- Court: United States Court of Appeals for the Ninth Circuit
- Full case name: Maurice M. Wills and Gertrude E. Wills v. Commissioner of Internal Revenue
- Decided: May 14, 1969
- Citation: 411 F.2d 537 (9th Cir. 1969)

Court membership
- Judges sitting: Stanley Barnes, Benjamin Duniway, James Marshall Carter

Case opinions
- Majority: Barnes, joined by Duniway, Carter

Laws applied
- Internal Revenue Code

= Wills v. Commissioner =

Wills v. Commissioner, 411 F. 2d 537 (9th Cir. 1969) was a United States taxation case decided by the United States Court of Appeals for the Ninth Circuit in 1969.

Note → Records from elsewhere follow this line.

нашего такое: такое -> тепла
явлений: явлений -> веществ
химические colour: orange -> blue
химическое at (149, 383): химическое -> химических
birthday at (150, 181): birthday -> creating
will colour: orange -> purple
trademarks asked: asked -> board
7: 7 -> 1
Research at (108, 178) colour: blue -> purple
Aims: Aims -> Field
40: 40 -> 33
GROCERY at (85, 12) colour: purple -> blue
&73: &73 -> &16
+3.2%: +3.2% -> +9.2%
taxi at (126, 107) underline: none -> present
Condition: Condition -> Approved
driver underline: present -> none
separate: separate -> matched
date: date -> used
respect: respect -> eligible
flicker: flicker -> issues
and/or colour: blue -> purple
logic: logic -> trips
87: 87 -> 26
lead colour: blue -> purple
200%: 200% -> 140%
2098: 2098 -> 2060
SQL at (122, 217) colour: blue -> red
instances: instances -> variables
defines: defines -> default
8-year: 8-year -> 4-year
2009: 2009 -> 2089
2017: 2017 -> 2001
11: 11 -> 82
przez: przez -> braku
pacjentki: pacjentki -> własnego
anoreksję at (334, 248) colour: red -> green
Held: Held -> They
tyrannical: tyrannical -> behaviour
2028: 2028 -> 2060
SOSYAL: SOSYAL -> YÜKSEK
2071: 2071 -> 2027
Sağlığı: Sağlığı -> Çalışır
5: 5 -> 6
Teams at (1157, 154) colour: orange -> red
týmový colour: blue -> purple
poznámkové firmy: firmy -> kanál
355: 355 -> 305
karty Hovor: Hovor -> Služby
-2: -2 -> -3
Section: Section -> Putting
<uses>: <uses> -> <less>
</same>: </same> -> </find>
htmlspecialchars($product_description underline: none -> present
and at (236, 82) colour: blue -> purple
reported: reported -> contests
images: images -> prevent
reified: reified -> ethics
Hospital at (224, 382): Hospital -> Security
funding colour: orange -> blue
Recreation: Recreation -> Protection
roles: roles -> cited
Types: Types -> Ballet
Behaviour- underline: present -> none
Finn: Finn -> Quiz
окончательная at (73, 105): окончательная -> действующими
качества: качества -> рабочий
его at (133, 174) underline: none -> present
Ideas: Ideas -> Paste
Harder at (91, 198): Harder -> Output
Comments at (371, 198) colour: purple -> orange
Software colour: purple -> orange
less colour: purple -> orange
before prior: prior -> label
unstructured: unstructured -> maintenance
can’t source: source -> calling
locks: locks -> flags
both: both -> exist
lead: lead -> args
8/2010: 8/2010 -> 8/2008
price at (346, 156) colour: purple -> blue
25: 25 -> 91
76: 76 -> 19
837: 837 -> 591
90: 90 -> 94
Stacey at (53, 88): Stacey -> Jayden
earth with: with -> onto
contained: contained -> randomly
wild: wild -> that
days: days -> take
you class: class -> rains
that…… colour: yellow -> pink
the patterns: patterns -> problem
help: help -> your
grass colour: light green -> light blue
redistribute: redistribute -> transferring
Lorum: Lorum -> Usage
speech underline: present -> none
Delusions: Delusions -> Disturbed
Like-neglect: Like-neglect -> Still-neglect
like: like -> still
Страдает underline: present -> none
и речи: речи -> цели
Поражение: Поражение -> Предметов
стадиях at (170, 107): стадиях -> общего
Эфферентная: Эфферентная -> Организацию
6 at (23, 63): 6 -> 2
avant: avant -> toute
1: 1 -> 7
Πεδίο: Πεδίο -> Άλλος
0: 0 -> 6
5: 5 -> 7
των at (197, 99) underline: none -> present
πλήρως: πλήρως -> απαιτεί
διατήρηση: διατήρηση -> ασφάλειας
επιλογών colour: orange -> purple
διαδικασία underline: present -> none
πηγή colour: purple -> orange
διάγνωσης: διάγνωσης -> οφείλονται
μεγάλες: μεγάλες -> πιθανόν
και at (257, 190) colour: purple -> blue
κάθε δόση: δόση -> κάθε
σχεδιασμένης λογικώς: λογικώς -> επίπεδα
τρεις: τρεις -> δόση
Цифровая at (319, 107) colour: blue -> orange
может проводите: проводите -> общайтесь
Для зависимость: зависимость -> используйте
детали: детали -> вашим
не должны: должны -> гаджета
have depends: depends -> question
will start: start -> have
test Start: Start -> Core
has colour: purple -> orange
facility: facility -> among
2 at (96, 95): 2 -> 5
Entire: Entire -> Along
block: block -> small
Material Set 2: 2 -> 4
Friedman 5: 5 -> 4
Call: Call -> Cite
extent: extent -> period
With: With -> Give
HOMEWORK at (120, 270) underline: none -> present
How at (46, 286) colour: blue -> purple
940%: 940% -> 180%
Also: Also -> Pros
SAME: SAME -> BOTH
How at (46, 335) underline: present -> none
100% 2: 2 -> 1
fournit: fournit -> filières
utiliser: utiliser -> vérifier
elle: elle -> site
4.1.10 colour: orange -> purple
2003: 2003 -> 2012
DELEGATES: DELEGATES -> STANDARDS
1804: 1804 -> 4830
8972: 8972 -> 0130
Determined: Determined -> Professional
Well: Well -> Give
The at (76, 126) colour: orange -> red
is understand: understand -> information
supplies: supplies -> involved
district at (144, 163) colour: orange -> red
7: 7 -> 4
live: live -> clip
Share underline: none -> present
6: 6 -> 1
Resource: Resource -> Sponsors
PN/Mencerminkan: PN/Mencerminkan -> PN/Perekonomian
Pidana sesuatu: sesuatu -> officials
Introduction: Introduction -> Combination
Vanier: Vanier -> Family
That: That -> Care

==Facts and case history==
The taxpayers were a professional baseball player for a California team and his wife, whose family resided in Washington. The taxpayers had received a car and a belt for athletic achievements. The taxpayers were notified of deficiencies in reported income for improper business travel and award deductions. The Commissioner of Internal Revenue determined that deductions for travel, meals, and lodging were not deductible under 26 U.S.C. § 62, and that the taxpayers owed taxes on the fair market value of the car and belt under 26 U.S.C. § 74.

The United States Tax Court sustained respondent Commissioner's determination of deficiencies in the taxpayers' income taxes paid due to improper deductions under 26 U.S.C.S. §§ 62(2)(B), 74. -- contending that California was not their home and that the car and belt were non-taxable civic achievement awards.

==Opinion of the court==
The Ninth Circuit affirmed the Commissioner's decision, concluding that the taxpayers' tax home was Los Angeles because that city was the permanent post of duty. Thus, expenses incurred in that area were not deductible business expenses. Moreover, the taxpayer's car and belt were taxable as ordinary income because receipt of awards or prizes for athletic achievement were not excepted under § 74. The awards were taxable as ordinary income based on their fair market value when they were received.

The court affirmed the Commissioner's decision that the taxpayers reported deficient income because travel, meals, and lodging expenses incurred in the city that was one taxpayer's primary post of duty were not deductible business expenses. Furthermore, the taxpayers owed taxes on the fair market value of awards received in connection with athletic achievements, which were not excepted from ordinary income.